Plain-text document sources
- - - - - - -

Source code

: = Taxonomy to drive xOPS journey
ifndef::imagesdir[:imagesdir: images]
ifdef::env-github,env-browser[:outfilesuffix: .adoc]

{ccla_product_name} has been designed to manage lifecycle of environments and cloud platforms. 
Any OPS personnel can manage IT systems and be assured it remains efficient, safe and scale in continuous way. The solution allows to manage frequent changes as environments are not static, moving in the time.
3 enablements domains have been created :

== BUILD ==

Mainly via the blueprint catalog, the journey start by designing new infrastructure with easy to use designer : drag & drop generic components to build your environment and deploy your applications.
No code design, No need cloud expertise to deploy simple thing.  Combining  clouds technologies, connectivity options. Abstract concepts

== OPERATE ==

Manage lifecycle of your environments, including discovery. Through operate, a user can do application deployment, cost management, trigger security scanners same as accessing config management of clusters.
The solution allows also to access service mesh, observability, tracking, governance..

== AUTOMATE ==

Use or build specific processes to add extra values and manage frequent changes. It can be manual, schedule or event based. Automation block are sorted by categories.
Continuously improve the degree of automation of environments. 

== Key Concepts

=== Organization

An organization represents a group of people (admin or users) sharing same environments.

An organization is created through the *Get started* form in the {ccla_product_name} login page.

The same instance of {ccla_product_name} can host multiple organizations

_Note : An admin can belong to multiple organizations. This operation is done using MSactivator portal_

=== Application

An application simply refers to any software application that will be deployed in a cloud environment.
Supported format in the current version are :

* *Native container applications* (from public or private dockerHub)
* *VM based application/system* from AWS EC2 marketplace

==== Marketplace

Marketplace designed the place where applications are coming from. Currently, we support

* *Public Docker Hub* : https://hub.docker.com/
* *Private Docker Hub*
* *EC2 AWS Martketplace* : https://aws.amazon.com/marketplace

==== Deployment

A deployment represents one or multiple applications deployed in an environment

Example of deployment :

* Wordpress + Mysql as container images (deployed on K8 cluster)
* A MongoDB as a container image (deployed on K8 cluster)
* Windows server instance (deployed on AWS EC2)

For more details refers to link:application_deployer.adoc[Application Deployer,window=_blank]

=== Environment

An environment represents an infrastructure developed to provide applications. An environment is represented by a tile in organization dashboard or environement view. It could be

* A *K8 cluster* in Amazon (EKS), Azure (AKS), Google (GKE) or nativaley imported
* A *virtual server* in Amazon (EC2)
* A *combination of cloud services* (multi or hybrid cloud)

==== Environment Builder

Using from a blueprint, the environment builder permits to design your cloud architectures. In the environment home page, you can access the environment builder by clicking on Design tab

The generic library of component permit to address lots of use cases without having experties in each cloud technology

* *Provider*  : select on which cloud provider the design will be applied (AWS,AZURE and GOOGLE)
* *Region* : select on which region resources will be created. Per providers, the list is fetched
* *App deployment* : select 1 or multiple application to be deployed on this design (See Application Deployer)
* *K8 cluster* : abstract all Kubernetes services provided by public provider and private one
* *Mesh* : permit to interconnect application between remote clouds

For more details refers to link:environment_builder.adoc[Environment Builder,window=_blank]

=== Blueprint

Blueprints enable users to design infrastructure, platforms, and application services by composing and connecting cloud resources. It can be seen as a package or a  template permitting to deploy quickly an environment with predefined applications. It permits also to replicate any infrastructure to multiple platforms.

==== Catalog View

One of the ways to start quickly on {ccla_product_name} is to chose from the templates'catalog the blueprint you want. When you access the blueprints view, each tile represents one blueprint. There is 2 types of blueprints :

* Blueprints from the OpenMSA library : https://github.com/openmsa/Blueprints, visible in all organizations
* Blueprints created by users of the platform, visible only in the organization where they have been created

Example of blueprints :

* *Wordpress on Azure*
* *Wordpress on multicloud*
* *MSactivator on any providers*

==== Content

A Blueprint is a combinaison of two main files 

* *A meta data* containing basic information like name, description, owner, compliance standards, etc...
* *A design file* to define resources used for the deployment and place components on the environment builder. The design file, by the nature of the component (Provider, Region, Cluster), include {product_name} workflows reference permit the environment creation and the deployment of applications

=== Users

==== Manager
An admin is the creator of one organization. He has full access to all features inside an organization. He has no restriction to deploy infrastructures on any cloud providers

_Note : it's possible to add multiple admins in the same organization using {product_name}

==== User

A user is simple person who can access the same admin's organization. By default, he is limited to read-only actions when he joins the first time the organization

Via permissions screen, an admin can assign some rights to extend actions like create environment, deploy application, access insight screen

- - - - - - -

→ **What you will do**
In the entries above, find the line holding "using MSactivator portal_" and the line holding "The generic library"; print both of them and every line between, exactly, and nothing else.

→ **Task result**
_Note : An admin can belong to multiple organizations. This operation is done using MSactivator portal_

=== Application

An application simply refers to any software application that will be deployed in a cloud environment.
Supported format in the current version are :

* *Native container applications* (from public or private dockerHub)
* *VM based application/system* from AWS EC2 marketplace

==== Marketplace

Marketplace designed the place where applications are coming from. Currently, we support

* *Public Docker Hub* : https://hub.docker.com/
* *Private Docker Hub*
* *EC2 AWS Martketplace* : https://aws.amazon.com/marketplace

==== Deployment

A deployment represents one or multiple applications deployed in an environment

Example of deployment :

* Wordpress + Mysql as container images (deployed on K8 cluster)
* A MongoDB as a container image (deployed on K8 cluster)
* Windows server instance (deployed on AWS EC2)

For more details refers to link:application_deployer.adoc[Application Deployer,window=_blank]

=== Environment

An environment represents an infrastructure developed to provide applications. An environment is represented by a tile in organization dashboard or environement view. It could be

* A *K8 cluster* in Amazon (EKS), Azure (AKS), Google (GKE) or nativaley imported
* A *virtual server* in Amazon (EC2)
* A *combination of cloud services* (multi or hybrid cloud)

==== Environment Builder

Using from a blueprint, the environment builder permits to design your cloud architectures. In the environment home page, you can access the environment builder by clicking on Design tab

The generic library of component permit to address lots of use cases without having experties in each cloud technology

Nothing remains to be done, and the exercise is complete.